3073 Background: Widespread integration of systematized next generation sequencing (NGS)-based precision oncology is hindered by numerous barriers. Hence, we developed the Strata trial (NCT03061305), a screening protocol to determine the impact of scaled precision oncology. Methods: We implemented no-cost NGS on formalin fixed paraffin embedded (FFPE) clinical samples for all patients with advanced tumors, a common portfolio of partnered therapeutic clinical trials, and robust infrastructure development across the Strata Precision Oncology Network. Results: Across the network of 17 centers, specimens from 8673/9222 (94%) patients were successfully tested in the Strata CLIA/CAP/NCI-MATCH accredited laboratory using comprehensive amplicon-based DNA and RNA NGS. Patients were tested with one of three StrataNGS test versions; the most recent panel assesses all classes of actionable alterations (mutations, copy number alterations, gene fusions, microsatellite instability, tumor mutation burden and PD-L1 expression).
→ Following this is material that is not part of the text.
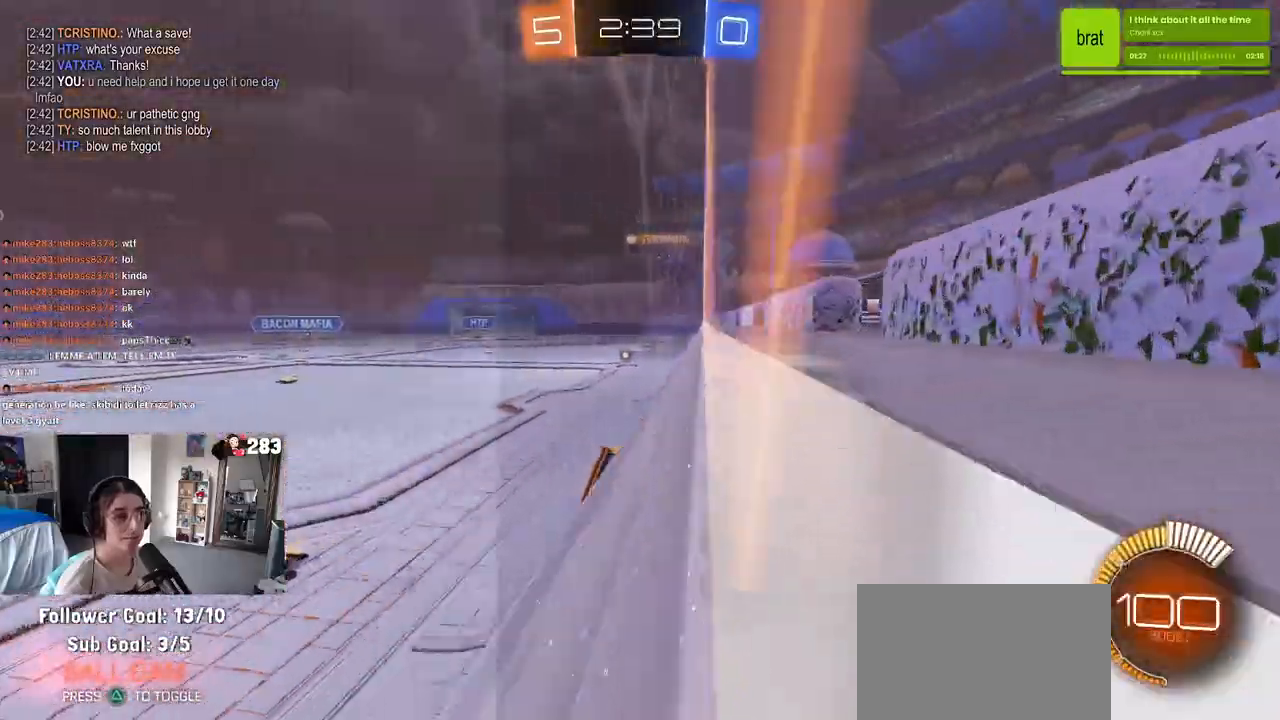
{"dt_ms": 500, "buttons": ["R2"], "left_stick": "center", "right_stick": "center", "events": [[117, "left_stick", "center"]]}
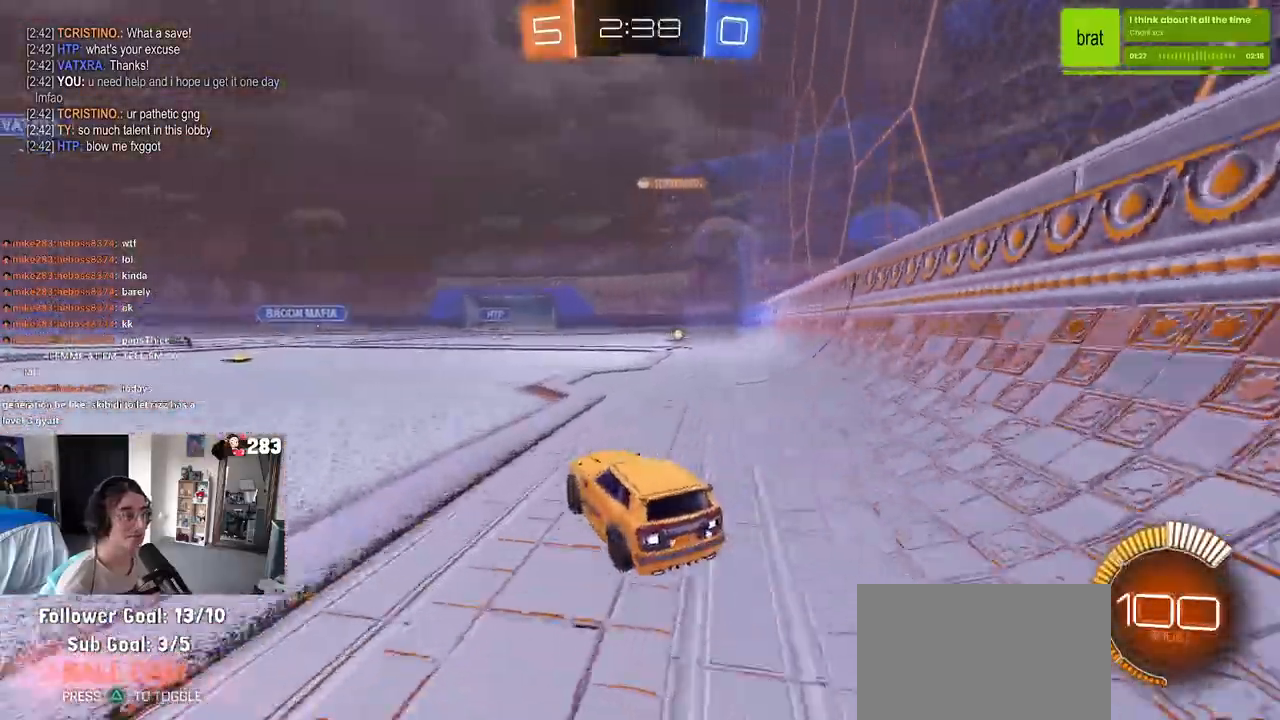
{"dt_ms": 500, "buttons": ["R1", "R2"], "left_stick": "right", "right_stick": "center", "events": [[200, "left_stick", "left"], [317, "R1", "down"], [417, "left_stick", "center"], [483, "left_stick", "right"]]}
Median surface area of received FFPE tumor samples was 25mm2 (interquartile range 9-95mm2), and the median turnaround time from sample receipt to report was 6 business days. 2577 (27.9%) patients had highly actionable alterations, defined as alterations associated with within-cancer type FDA approved or NCCN guideline recommended therapies (1072 patients), NCI-MATCH trial arms (1467 patients), Strata-partnered therapeutic trials (327 patients), or specific alteration-matched FDA approved therapies in patients with cancers of unknown primary (71 patients). Of the 1467 patients matched to an NCI-MATCH trial arm, 15 enrolled. Of the 327 patients matched to one of nine Strata-partnered clinical trials, 77 (24%) were screen failures, while 250 (76%) have either enrolled or are being actively followed for enrollment upon progression. Conclusions: Through streamlined consent methods, electronic medical record queries, and high throughput laboratory testing at no cost to patients, we demonstrate that scaled precision oncology is feasible across a diverse network of healthcare systems when paired with access to relevant clinical trials. Clinical trial information: NCT03061305.